Prosecutions against Capitol protesters continue. Judges have already convicted and sentenced many trespassers and violent protestors. As a U.S. House Select Committee investigates the incident, it has subpoenaed former President Trump, his top aides, and even some members of Congress for phone records and other documents to understand their role in the events of January 6 and ascertain what actions might be taken to forestall such violence in the future. Trump has asserted executive privilege over such documents, but President Biden has, for the most part, failed to agree to this claim. In a decision that will likely make it to the U.S. Supreme Court, a three-judge federal appeals panel affirmed an earlier decision rejecting Trump’s claim. 

Although courts have not hesitated to prosecute those who have engaged in violent conduct, in Brandenburg v. Ohio, the Supreme Court established that individuals would not be held responsible for inciting such conduct unless their words were likely to lead to “imminent lawless action.” Such a bar would make it quite difficult to convict former President Trump, who had addressed a prior rally in addition to the one at the Capitol — and whose impeachment on similar charges did not result in a Senate conviction — of such incitement. Republican Rep. Liz Cheney has suggested, however, that the president may have breached the duties of his office (and hence his specific duty of care) by seeking corruptly to impede and obstruct the congressional vote count by not intervening expeditiously to stop the rioting earlier (Edmondson and Broadwater 2021). Such a claim may well depend, to quote the late Sen. Howard Baker’s comments during the Watergate hearings, on “What did the president know, and when did he know it?”

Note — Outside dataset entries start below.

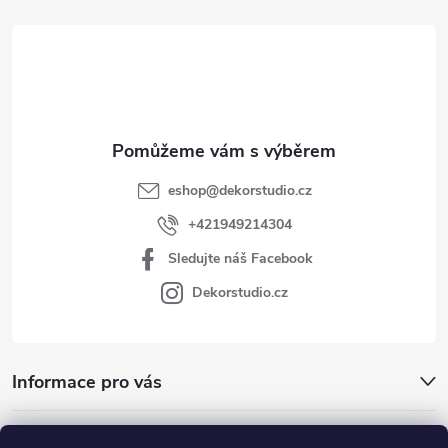
t
í
eshop
@
dekorstudio.cz
+421949214304
Sledujte náš Facebook
Dekorstudio.cz
Informace pro vás
Kategórie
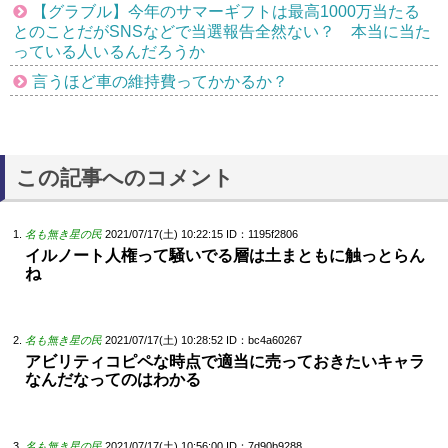
【グラブル】今年のサマーギフトは最高1000万当たる
とのことだがSNSなどで当選報告全然ない？ 本当に当た
っている人いるんだろうか
言うほど車の維持費ってかかるか？
この記事へのコメント
名も無き星の民
2021/07/17(土) 10:22:15
ID：1195f2806
イルノート人権って騒いでる層は土まともに触っとらん
ね
名も無き星の民
2021/07/17(土) 10:28:52
ID：bc4a60267
アビリティコピペな時点で適当に売っておきたいキャラ
なんだなってのはわかる
名も無き星の民
2021/07/17(土) 10:56:00
ID：7d90b9288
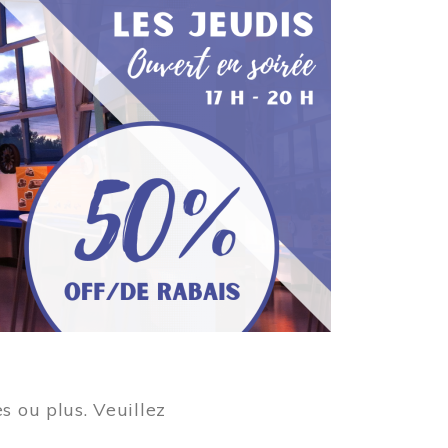
s ou plus. Veuillez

In the meantime, in related First Amendment issues, a number of voting-machine companies have launched civil defamation suits seeking monetary damages against Trump’s attorneys and supporters in the news media, alleging that they knowingly spread misinformation about the reliability of their products that they sold.

References

                Brandenburg v. Ohio, 395 U.S. 444 (1969).

                Catie Edmondson and Luke Broadwater. Dec. 14, 2021. “Marginalized by Her Partry, Cheney Takes Center State in Jan. 6 Inquiry.” The New York Times.

                Joey Garrison. Nov. 3, 2020. “Voter turnout 2020: Early voting tops 100 million ballots cast. USA Today.

                Ken Paulson. Jan. 6, 2021. “When the barricades fell, so did First Amendment protection.”  The First Amendment Encyclopedia.

                Peter Wade. Dec. 11, 2021. ” Trump Says His ‘Fight Like Hell’ Speech Before Capitol Riot Was Actually ‘Extremely Calming.’” Rolling Stone.  

                United States v. Nordean, U.S. District Court for the District of Columbia, Criminal Action No. 21-175 (TJK) (Dec. 28, 2021).

                United States v. O’Brien, 391 U.S. 367 (1968).